-- Written problem --
Repeat every line of the data below word for word, leaving out the pictures.

>>

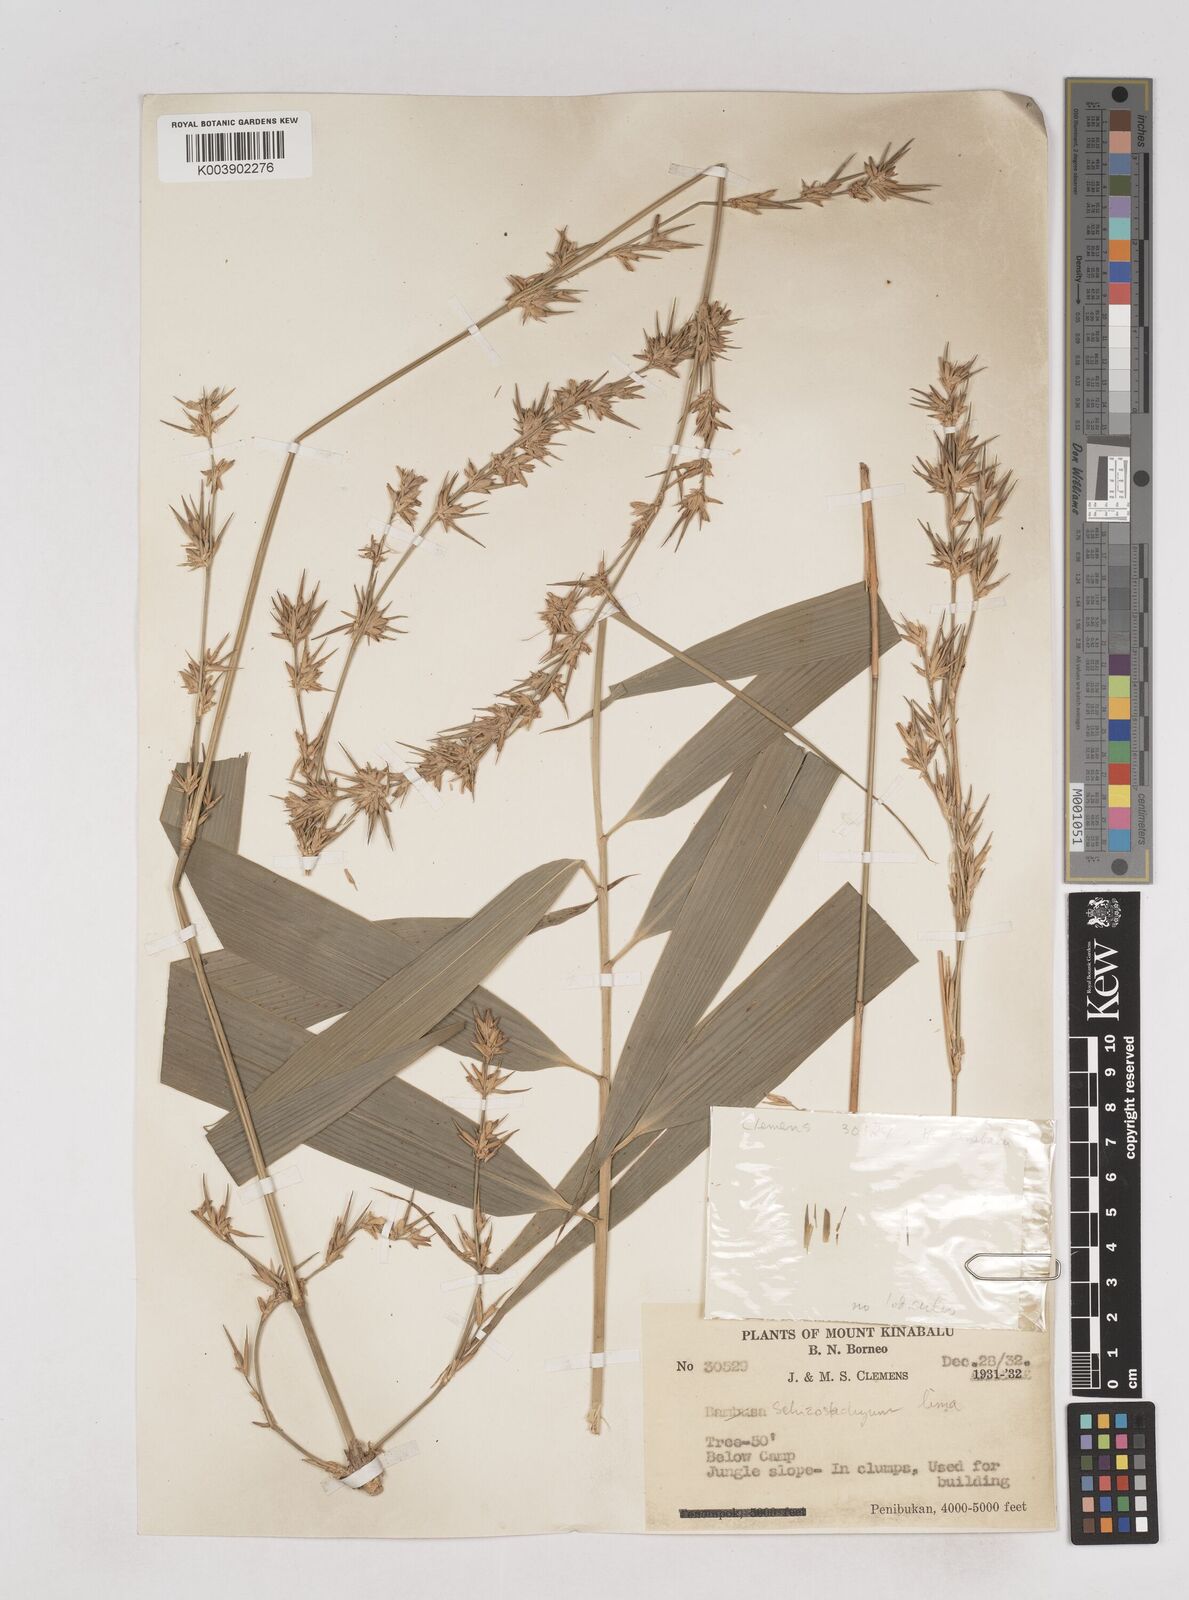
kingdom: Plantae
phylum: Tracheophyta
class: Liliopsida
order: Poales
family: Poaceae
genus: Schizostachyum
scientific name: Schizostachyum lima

<<

-- Correct answer --
kingdom: Plantae
phylum: Tracheophyta
class: Liliopsida
order: Poales
family: Poaceae
genus: Schizostachyum
scientific name: Schizostachyum lima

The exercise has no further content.